Gérard se sentait de plus en plus esclave de l’animal vécu
désormais comme tyrannique, et "destructeur" de surcroît. Il
s’est mis à gronder et même rudoyer son chien (qui ruinait ses
efforts de réfection de l’appartement).
Il
suivait les conseils entendus ici et là selon lesquels il était
grand temps de ne plus s’en laisser imposer ainsi par un chien
et qu’il fallait sévir sur lui ! Sans se rendre compte qu’il
préparait ni plus ni moins les prochains saccages aggravés, d’un
animal de plus en plus confus et incapable de produire un
comportement plus acceptable.
Les attentes du couple avaient pourtant été
comblées :
-
Très friands
eux-mêmes de contacts Gérard et Rosine avaient « organisé » un
petit compagnon très attaché: Voltaire était donc très
dépendant.
-
Redoutant pour
eux-mêmes la solitude, ils lui avaient offert autant que
possible leur constante présence et disponibilité : Voltaire était donc devenu
"ventouse".
-
Ignorants de
l’impact du manque d’autonomie, ils n’avaient ni vu ni compris
la détresse de leur petit compagnon lors de leurs absences, et
n’y avaient évidemment pas proposé remède adapté : Voltaire
n’a pas compris ces soudaines situations de solitude et n’a
pas su s’y adapter.
Minés par leur culpabilité sous-jacente, puis débordés par leur
propre colère : Gérard et Rosine ont d’abord grondé puis corrigé
Voltaire sans plus s’efforcer de le comprendre.
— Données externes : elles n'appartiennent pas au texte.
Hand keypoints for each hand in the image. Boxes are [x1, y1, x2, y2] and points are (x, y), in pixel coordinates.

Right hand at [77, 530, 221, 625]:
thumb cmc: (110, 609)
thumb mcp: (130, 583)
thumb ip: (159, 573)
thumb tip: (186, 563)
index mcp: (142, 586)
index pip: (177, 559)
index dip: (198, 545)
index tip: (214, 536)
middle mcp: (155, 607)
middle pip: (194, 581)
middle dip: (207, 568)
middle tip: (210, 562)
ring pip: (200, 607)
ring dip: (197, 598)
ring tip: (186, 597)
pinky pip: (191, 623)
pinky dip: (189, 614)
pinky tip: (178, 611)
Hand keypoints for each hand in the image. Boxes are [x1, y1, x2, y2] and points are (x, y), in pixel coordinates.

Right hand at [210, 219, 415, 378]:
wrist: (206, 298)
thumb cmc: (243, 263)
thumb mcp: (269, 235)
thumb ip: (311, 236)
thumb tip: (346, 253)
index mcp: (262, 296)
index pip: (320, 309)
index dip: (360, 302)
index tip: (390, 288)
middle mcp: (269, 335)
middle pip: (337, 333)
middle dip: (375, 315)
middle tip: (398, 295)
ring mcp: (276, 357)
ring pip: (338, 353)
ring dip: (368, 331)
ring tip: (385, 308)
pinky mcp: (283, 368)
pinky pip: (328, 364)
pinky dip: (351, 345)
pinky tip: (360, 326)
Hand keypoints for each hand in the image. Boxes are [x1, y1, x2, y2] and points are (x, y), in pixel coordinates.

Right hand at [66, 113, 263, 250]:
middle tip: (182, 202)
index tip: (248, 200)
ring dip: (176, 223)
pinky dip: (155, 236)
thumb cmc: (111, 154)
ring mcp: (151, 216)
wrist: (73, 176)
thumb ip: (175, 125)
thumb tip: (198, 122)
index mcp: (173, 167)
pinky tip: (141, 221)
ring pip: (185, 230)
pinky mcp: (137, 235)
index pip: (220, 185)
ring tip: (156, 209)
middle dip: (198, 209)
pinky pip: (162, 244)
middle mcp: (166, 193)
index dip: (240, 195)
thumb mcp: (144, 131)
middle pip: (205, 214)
Pourquoi sanctionner ? Dans le but (par l'inconfort
provoqué) de supprimer
ou en tout cas de décourager l’apparition de tout futur acte
semblable. Un peu comme de vouloir faire reconnaître à Voltaire qu’il avait tort de se comporter ainsi et que s’il
s’obstinait, il lui en cuirait !
Voltaire n’était pas un humain qui aurait pu accéder à ce que l’on
attendait là de lui. Devenu nerveux et peureux il s’est
seulement mis à produire des comportements de plus en plus
inadaptés autant qu’inexpliqués. « Des pipis de
communication sur
ce mur et ce meuble parce que cet appartement m’insécurise, des
selles qui m’échappent en errant de pièce en pièce, des
grattages de la porte, des mordillements des coussins ou de ce
que je trouve sur mon chemin de déambulation anxieuse… actions
qui pour un instant me libèrent un peu de mes tensions
intérieures… » Ah ! si Voltaire avait pu leur dire tout
cela…
Le
besoin que l’on a de la présence d’un chien, l’idée que l’on se
fait de sa relation avec lui et les croyances que l’on
entretient sur cet animal, organisent des schémas affectifs et
comportementaux qui vont façonner la plupart de ses réponses
adaptatives.
Voltaire n’avait fait que répondre à ce qui lui avait été
proposé de vivre au sein de sa famille. Gérard et Rosine
« découvraient » que leurs propres conduites depuis l’adoption
de Voltaire, provoquaient chez lui des réactions émotionnelles
de satisfaction ou insatisfactions, auxquelles ils réagissaient
émotionnellement eux-mêmes, satisfaits ou insatisfaits.
Que c’était dans ce jeu relationnel qu’une régulation des
comportements de Voltaire était possible. Mais que le recours à
la sanction n’avait pas le pouvoir dissuasif attendu, d’abord
parce que l’animal était maintenu dans ce lien de dépendance
excessive, qui générait et alimentait sa détresse de solitude.
Voltaire, ni détraqué, retors ou malade, allait pouvoir évoluer
grâce à la meilleure communication que Gérard et Rosine lui
proposerait avec mon aide.
Ces
maîtres-là… avaient modelé ce chien-là, mais ils
allaient pouvoir en « faire » un autre chien avec un autre mode
de gestion de toute leur cohabitation.